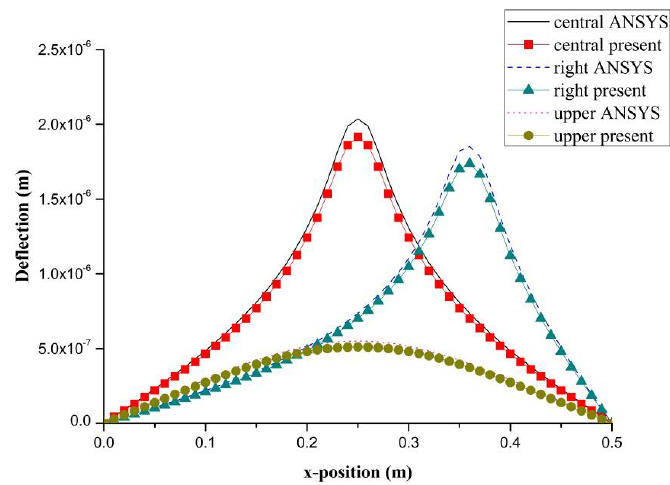
Figure 9. Deflection along the horizontal line (y = 0.25 m) of the composite laminate plate induced by a PZT actuator at three different locations.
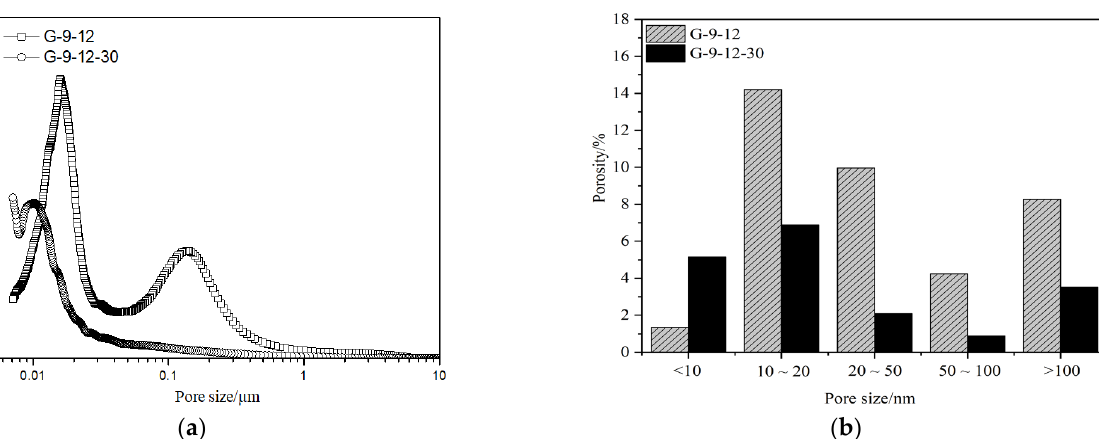
Figure 6. Pore size distribution of FA-based geopolymer grouting materials: ( a ) differential curves of pore size distribution; ( b ) proportion of pores.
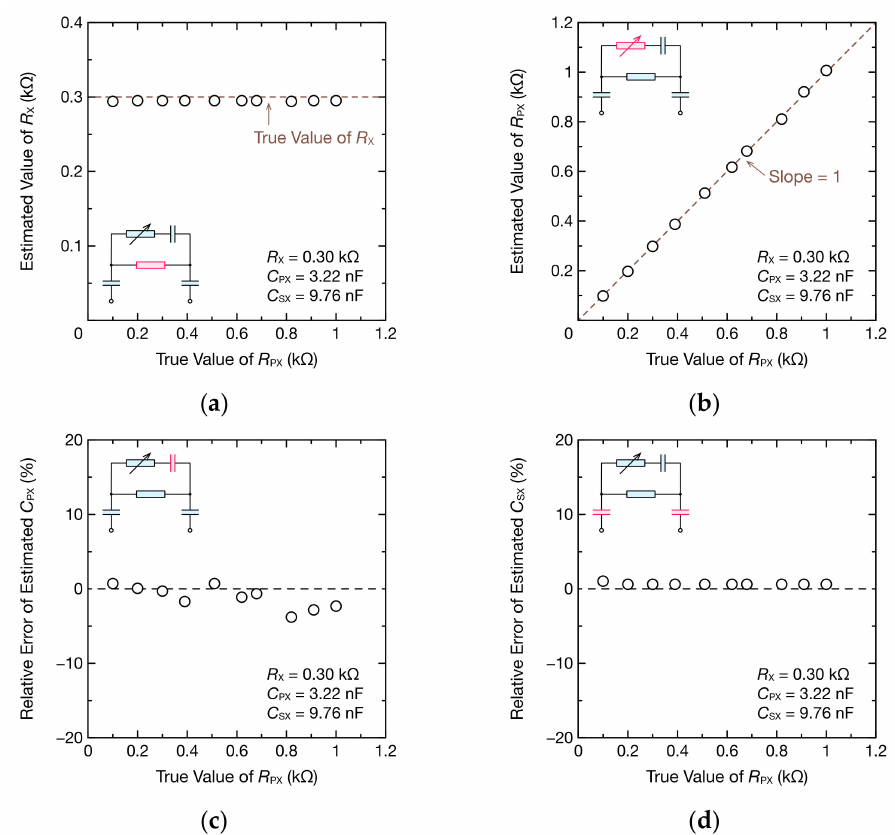
Figure 12. R X , C PX , and C SX of the bioimpedance models estimated using oscillation waveforms and DFT: ( a ) the estimated R X , ( b ) the estimated R PX , ( c ) relative error of the estimated C PX , and ( d ) relative error of the estimated C SX . The insets are the circuit models used for fitting, and the estimated parameters are highlighted in pink.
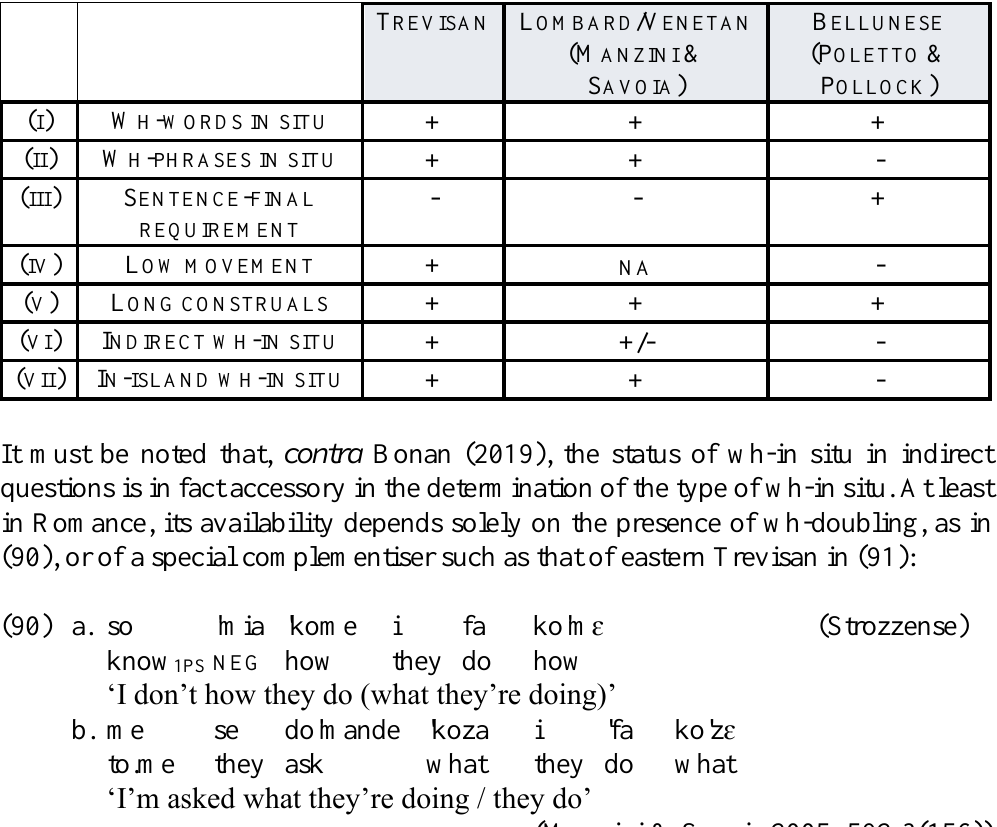
Table 1. Distribution of wh-in situ in NID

------------

Everything from the line containing "Figure 12. R" through the last line of the listing above must be output exactly, except the pictures.

- SOLUTION BELOW:
Figure 12. R X , C PX , and C SX of the bioimpedance models estimated using oscillation waveforms and DFT: ( a ) the estimated R X , ( b ) the estimated R PX , ( c ) relative error of the estimated C PX , and ( d ) relative error of the estimated C SX . The insets are the circuit models used for fitting, and the estimated parameters are highlighted in pink.
Table 1. Distribution of wh-in situ in NID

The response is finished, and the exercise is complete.